■ Work task: Below are records to write out exactly; drop the pictures when you do.

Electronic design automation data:

———

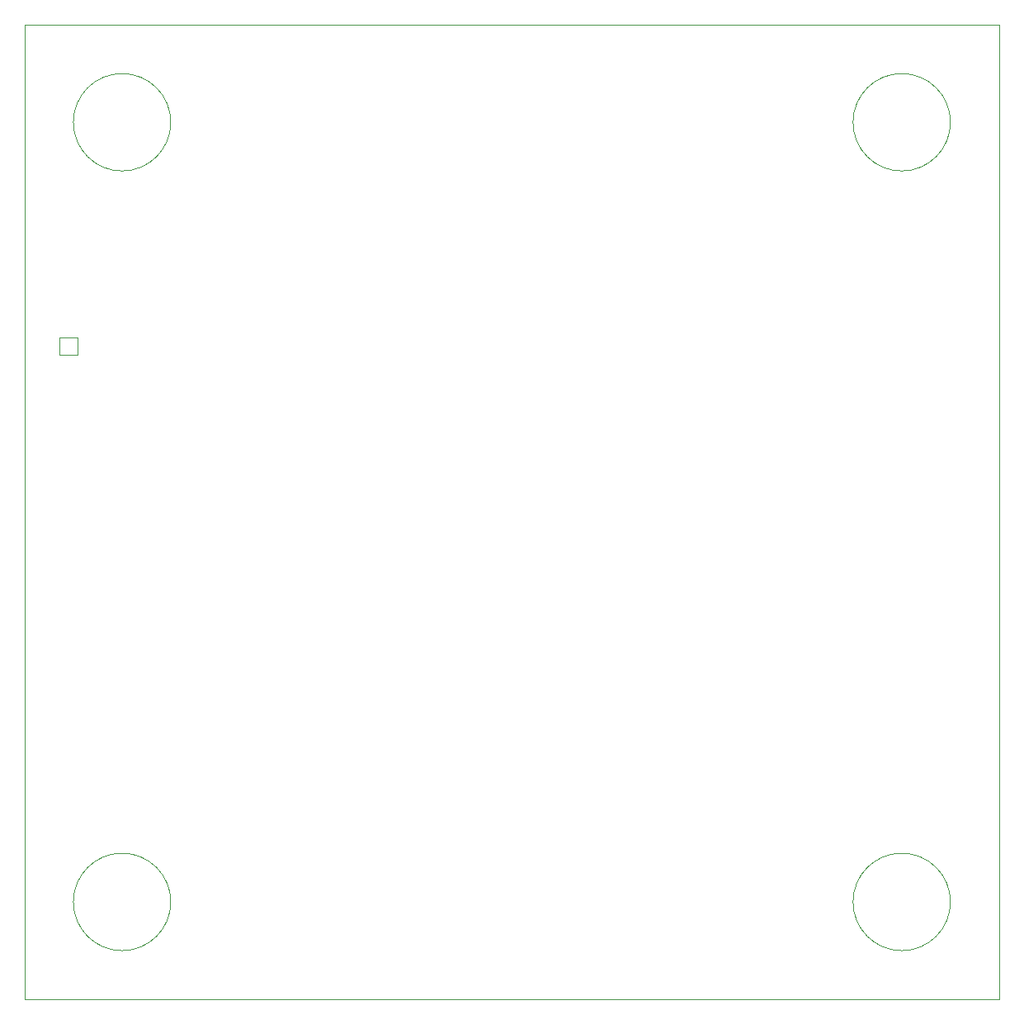
<source format=gm1>
%TF.GenerationSoftware,KiCad,Pcbnew,8.0.3*%
%TF.CreationDate,2024-09-13T09:02:13-04:00*%
%TF.ProjectId,G7 Senior Design V2,47372053-656e-4696-9f72-204465736967,rev?*%
%TF.SameCoordinates,Original*%
%TF.FileFunction,Profile,NP*%
%FSLAX46Y46*%
G04 Gerber Fmt 4.6, Leading zero omitted, Abs format (unit mm)*
G04 Created by KiCad (PCBNEW 8.0.3) date 2024-09-13 09:02:13*
%MOMM*%
%LPD*%
G01*
G04 APERTURE LIST*
%TA.AperFunction,Profile*%
%ADD10C,0.050000*%
%TD*%
%TA.AperFunction,Profile*%
%ADD11C,0.010000*%
%TD*%
G04 APERTURE END LIST*
D10*
X195000000Y-140000000D02*
G75*
G02*
X185000000Y-140000000I-5000000J0D01*
G01*
X185000000Y-140000000D02*
G75*
G02*
X195000000Y-140000000I5000000J0D01*
G01*
X115000000Y-60000000D02*
G75*
G02*
X105000000Y-60000000I-5000000J0D01*
G01*
X105000000Y-60000000D02*
G75*
G02*
X115000000Y-60000000I5000000J0D01*
G01*
X115000000Y-140000000D02*
G75*
G02*
X105000000Y-140000000I-5000000J0D01*
G01*
X105000000Y-140000000D02*
G75*
G02*
X115000000Y-140000000I5000000J0D01*
G01*
X195000000Y-60000000D02*
G75*
G02*
X185000000Y-60000000I-5000000J0D01*
G01*
X185000000Y-60000000D02*
G75*
G02*
X195000000Y-60000000I5000000J0D01*
G01*
X100000000Y-50000000D02*
X200000000Y-50000000D01*
X200000000Y-150000000D01*
X100000000Y-150000000D01*
X100000000Y-50000000D01*
D11*
%TO.C,J2*%
X103600000Y-82100000D02*
X105400000Y-82100000D01*
X103600000Y-83900000D02*
X103600000Y-82100000D01*
X105400000Y-82100000D02*
X105400000Y-83900000D01*
X105400000Y-83900000D02*
X103600000Y-83900000D01*
%TD*%
M02*

</source>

———

■ Task answer:
<source format=gm1>
%TF.GenerationSoftware,KiCad,Pcbnew,8.0.3*%
%TF.CreationDate,2024-09-13T09:02:13-04:00*%
%TF.ProjectId,G7 Senior Design V2,47372053-656e-4696-9f72-204465736967,rev?*%
%TF.SameCoordinates,Original*%
%TF.FileFunction,Profile,NP*%
%FSLAX46Y46*%
G04 Gerber Fmt 4.6, Leading zero omitted, Abs format (unit mm)*
G04 Created by KiCad (PCBNEW 8.0.3) date 2024-09-13 09:02:13*
%MOMM*%
%LPD*%
G01*
G04 APERTURE LIST*
%TA.AperFunction,Profile*%
%ADD10C,0.050000*%
%TD*%
%TA.AperFunction,Profile*%
%ADD11C,0.010000*%
%TD*%
G04 APERTURE END LIST*
D10*
X195000000Y-140000000D02*
G75*
G02*
X185000000Y-140000000I-5000000J0D01*
G01*
X185000000Y-140000000D02*
G75*
G02*
X195000000Y-140000000I5000000J0D01*
G01*
X115000000Y-60000000D02*
G75*
G02*
X105000000Y-60000000I-5000000J0D01*
G01*
X105000000Y-60000000D02*
G75*
G02*
X115000000Y-60000000I5000000J0D01*
G01*
X115000000Y-140000000D02*
G75*
G02*
X105000000Y-140000000I-5000000J0D01*
G01*
X105000000Y-140000000D02*
G75*
G02*
X115000000Y-140000000I5000000J0D01*
G01*
X195000000Y-60000000D02*
G75*
G02*
X185000000Y-60000000I-5000000J0D01*
G01*
X185000000Y-60000000D02*
G75*
G02*
X195000000Y-60000000I5000000J0D01*
G01*
X100000000Y-50000000D02*
X200000000Y-50000000D01*
X200000000Y-150000000D01*
X100000000Y-150000000D01*
X100000000Y-50000000D01*
D11*
%TO.C,J2*%
X103600000Y-82100000D02*
X105400000Y-82100000D01*
X103600000Y-83900000D02*
X103600000Y-82100000D01*
X105400000Y-82100000D02*
X105400000Y-83900000D01*
X105400000Y-83900000D02*
X103600000Y-83900000D01*
%TD*%
M02*

</source>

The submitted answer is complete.